Grateful Laura Sandon was taking part as a way of saying thank-you for those who helped her husband Ian survive his cancer diagnosis.

Speaking of the moment she found out about her husband’s cancer, she said: ‘It was awful. It’s the worst thing you can ever go through.

‘To think you’re going to lose that person, it was just horrifying.’

The event was open to women and children of all ages.

Most people wore pink. However, some taking part slipped into fancy dress, with everything from flamingos and fairies braving the blistering heat along the seafront.

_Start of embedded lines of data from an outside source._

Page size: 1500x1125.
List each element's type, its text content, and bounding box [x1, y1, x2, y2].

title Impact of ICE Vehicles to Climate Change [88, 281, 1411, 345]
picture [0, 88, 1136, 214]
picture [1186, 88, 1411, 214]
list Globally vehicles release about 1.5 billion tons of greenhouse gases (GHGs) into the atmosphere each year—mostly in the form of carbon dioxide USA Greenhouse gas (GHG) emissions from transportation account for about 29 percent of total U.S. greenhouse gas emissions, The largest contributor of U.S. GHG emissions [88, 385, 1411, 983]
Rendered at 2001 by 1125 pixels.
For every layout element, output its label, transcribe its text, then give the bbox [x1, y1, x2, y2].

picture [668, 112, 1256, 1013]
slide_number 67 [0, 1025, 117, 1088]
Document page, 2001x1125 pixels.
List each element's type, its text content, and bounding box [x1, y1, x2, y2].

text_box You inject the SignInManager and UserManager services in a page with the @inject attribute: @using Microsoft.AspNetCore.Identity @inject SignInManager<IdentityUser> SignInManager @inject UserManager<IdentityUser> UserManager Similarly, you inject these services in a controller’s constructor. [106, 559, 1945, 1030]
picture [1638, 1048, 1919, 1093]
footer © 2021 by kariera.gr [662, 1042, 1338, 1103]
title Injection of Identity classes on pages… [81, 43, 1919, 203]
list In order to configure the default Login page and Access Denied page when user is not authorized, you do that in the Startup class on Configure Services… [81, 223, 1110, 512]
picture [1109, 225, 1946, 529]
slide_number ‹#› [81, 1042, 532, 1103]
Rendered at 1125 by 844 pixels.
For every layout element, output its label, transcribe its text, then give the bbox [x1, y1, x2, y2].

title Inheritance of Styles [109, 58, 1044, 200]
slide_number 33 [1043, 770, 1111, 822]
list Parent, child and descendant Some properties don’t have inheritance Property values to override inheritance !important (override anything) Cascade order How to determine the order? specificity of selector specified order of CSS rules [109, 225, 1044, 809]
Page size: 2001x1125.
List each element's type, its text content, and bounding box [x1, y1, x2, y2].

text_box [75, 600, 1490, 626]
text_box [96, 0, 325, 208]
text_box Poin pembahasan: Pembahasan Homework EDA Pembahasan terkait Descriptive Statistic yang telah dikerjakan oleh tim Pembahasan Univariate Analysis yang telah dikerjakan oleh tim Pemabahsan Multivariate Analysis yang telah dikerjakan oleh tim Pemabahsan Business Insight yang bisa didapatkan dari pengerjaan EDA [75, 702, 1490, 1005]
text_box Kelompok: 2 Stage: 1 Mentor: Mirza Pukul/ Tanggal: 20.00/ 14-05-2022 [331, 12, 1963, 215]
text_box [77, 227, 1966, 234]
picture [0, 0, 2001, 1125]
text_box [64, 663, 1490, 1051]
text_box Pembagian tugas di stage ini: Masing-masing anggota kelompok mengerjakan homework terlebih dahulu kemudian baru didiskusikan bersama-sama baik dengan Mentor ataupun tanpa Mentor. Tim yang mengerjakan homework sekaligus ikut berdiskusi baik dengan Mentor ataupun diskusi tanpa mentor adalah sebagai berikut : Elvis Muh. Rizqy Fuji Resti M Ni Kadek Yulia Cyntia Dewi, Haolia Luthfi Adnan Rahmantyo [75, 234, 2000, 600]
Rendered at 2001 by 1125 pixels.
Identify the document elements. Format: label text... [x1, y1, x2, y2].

While one contingent went round the whole 10k course – dancing with hula hoops non-stop.

Asthmatic Fiona Fisher, 53, of Gosport, was among the band tackling the 5k route and said the atmosphere on the day was ‘incredible’.

She was running in memory of her mother, Fiona Paul, after being diagnosed with cancer in 1996, aged 60.

Fiona said: ‘I hope I have her strength.

‘Losing her at such a young age was hard. It’s a feeling that never leaves you.

‘You can go about day to day but it does come back and hit you with a thump.

‘It really is quite a nasty disease. So to know that everybody here has been touched by cancer in one way or another is awful.’

All the donations from the event will go towards Cancer Research UK.

The charity says that every two minutes somebody in the UK is diagnosed with cancer.

An estimated 2.5 million people in the UK are living with cancer – a figure set to rise to four million by 2030.